WHAT IS REQUIRED
Repeat the records below line by line, exactly, finishing on the line that contains "- Manual verification tasks".

Saved entries
----------

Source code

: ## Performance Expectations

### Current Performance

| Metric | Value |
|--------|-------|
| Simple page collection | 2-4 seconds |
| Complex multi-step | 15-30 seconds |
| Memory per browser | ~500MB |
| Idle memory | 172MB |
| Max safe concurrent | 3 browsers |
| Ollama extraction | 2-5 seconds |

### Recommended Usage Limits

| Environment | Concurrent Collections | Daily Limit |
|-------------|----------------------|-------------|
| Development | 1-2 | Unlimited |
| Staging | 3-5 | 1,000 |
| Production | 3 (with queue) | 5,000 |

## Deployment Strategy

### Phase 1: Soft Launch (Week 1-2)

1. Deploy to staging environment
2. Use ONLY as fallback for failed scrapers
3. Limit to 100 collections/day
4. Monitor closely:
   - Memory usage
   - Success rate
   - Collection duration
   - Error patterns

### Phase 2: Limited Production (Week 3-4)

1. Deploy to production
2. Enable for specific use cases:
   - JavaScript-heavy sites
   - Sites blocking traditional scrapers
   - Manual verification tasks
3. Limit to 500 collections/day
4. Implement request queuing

----------

FINISHED EXERCISE
Source code

: ## Performance Expectations

### Current Performance

| Metric | Value |
|--------|-------|
| Simple page collection | 2-4 seconds |
| Complex multi-step | 15-30 seconds |
| Memory per browser | ~500MB |
| Idle memory | 172MB |
| Max safe concurrent | 3 browsers |
| Ollama extraction | 2-5 seconds |

### Recommended Usage Limits

| Environment | Concurrent Collections | Daily Limit |
|-------------|----------------------|-------------|
| Development | 1-2 | Unlimited |
| Staging | 3-5 | 1,000 |
| Production | 3 (with queue) | 5,000 |

## Deployment Strategy

### Phase 1: Soft Launch (Week 1-2)

1. Deploy to staging environment
2. Use ONLY as fallback for failed scrapers
3. Limit to 100 collections/day
4. Monitor closely:
   - Memory usage
   - Success rate
   - Collection duration
   - Error patterns

### Phase 2: Limited Production (Week 3-4)

1. Deploy to production
2. Enable for specific use cases:
   - JavaScript-heavy sites
   - Sites blocking traditional scrapers
   - Manual verification tasks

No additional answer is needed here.